** PROBLEM DETAILS **
Your answer consists of the lines in the data that contain "four". Copy each of them.

** DATASET CONTENT **
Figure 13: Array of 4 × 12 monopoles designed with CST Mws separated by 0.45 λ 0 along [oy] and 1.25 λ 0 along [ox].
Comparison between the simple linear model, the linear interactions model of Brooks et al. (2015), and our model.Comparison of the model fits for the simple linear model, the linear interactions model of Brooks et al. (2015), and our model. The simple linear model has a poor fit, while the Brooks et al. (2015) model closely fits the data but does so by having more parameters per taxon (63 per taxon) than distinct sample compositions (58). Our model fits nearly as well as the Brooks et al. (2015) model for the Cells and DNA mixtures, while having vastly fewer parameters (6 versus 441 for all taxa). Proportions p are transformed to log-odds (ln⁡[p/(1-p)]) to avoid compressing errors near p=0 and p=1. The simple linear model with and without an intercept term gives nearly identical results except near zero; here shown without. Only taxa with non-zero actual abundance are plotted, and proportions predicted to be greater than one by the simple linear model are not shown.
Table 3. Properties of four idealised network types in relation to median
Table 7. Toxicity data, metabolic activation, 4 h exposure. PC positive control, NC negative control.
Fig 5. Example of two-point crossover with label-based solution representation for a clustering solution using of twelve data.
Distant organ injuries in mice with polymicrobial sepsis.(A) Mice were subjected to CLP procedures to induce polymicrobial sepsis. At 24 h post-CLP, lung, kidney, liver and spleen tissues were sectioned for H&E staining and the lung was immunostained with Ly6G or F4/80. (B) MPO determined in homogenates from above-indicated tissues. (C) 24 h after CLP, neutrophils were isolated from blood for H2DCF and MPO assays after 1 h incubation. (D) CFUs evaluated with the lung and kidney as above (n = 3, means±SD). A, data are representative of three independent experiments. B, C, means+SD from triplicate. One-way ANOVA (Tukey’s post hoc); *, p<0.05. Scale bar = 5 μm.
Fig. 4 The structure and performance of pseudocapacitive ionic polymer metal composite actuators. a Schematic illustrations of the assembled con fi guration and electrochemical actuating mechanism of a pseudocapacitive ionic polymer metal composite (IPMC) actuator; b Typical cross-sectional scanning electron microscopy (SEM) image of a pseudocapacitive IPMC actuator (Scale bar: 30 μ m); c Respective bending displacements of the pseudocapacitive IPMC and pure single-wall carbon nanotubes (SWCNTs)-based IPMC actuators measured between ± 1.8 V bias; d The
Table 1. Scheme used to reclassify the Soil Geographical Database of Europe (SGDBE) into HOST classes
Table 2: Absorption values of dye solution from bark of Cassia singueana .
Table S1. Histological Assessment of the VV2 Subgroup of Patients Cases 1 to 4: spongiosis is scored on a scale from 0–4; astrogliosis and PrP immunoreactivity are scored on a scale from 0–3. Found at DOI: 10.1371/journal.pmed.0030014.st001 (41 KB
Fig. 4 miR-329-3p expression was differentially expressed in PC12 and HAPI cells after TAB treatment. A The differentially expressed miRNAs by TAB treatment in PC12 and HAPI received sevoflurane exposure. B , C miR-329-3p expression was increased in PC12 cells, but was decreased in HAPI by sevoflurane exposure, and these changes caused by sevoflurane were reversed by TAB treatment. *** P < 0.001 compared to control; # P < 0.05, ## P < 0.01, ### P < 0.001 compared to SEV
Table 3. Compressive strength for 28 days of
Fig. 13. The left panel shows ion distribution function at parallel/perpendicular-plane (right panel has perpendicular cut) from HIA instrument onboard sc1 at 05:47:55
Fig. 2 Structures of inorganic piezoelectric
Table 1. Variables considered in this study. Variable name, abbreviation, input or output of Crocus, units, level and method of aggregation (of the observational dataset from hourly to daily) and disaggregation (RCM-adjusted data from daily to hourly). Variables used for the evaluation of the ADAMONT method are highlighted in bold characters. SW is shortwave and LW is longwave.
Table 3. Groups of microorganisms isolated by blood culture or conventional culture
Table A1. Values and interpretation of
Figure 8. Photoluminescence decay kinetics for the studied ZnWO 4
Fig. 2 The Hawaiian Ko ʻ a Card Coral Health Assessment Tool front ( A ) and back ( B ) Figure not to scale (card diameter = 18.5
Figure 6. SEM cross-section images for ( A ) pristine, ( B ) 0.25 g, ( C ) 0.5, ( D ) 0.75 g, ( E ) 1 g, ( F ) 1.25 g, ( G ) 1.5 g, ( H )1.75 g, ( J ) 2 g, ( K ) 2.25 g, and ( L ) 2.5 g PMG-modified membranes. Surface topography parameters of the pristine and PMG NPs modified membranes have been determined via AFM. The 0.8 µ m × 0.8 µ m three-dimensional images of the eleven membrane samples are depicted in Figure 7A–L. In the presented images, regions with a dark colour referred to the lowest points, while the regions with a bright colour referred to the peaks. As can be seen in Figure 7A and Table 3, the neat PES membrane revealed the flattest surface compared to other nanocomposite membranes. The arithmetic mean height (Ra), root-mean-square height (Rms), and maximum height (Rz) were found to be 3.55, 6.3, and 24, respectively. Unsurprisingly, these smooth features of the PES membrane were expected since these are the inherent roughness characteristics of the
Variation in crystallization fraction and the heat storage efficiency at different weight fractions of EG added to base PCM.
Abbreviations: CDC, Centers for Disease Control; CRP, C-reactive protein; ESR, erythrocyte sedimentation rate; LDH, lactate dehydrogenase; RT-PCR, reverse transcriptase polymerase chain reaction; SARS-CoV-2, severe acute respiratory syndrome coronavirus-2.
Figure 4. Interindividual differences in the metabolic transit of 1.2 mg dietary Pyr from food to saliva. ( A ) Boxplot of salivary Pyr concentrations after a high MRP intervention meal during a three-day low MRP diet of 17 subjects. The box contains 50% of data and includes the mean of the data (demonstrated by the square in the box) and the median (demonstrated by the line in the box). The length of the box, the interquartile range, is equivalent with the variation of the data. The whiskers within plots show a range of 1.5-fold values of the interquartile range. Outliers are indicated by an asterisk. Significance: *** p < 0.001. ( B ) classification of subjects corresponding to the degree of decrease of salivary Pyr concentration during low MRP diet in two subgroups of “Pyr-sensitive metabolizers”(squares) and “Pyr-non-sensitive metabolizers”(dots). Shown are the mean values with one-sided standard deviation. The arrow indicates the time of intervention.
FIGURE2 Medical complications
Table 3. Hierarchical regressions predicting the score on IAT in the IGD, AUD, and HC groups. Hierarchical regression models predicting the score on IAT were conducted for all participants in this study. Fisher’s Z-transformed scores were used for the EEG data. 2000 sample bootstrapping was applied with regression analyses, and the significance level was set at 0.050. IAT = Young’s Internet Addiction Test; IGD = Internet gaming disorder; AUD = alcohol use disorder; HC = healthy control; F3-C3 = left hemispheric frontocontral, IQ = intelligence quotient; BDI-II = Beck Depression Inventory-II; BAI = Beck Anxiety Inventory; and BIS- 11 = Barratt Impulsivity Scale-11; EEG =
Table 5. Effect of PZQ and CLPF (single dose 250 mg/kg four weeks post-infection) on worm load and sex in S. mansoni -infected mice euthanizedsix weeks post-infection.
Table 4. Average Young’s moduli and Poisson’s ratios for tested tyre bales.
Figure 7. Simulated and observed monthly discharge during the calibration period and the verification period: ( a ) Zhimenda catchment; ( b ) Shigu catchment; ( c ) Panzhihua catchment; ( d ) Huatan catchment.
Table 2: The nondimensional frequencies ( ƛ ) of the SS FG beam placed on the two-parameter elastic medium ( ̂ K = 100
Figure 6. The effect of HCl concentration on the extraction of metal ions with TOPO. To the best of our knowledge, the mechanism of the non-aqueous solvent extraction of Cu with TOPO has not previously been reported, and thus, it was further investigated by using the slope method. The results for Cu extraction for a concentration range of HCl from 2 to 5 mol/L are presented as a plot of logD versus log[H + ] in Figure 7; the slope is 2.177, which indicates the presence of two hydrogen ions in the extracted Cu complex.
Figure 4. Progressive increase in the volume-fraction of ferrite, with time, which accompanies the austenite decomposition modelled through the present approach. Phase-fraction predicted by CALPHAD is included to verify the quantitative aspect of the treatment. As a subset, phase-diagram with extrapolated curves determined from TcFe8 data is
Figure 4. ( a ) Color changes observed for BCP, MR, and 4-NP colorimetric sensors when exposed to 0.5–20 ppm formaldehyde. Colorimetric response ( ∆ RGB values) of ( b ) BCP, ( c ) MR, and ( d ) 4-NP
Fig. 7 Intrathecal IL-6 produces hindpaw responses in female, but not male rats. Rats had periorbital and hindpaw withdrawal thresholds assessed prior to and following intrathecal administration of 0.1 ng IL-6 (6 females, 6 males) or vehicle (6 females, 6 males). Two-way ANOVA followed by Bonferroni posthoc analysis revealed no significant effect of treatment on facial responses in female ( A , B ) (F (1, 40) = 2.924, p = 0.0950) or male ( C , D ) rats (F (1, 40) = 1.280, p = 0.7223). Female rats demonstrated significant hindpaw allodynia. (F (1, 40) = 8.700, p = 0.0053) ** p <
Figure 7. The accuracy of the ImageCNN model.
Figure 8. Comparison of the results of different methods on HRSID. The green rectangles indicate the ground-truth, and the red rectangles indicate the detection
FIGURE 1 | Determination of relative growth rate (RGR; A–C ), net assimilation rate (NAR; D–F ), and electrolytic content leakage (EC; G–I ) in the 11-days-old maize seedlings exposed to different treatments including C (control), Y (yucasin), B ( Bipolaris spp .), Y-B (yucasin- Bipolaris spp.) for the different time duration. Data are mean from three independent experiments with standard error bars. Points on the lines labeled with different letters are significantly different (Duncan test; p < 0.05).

** SOLUTION BELOW **
Table 3. Properties of four idealised network types in relation to median
Table 5. Effect of PZQ and CLPF (single dose 250 mg/kg four weeks post-infection) on worm load and sex in S. mansoni -infected mice euthanizedsix weeks post-infection.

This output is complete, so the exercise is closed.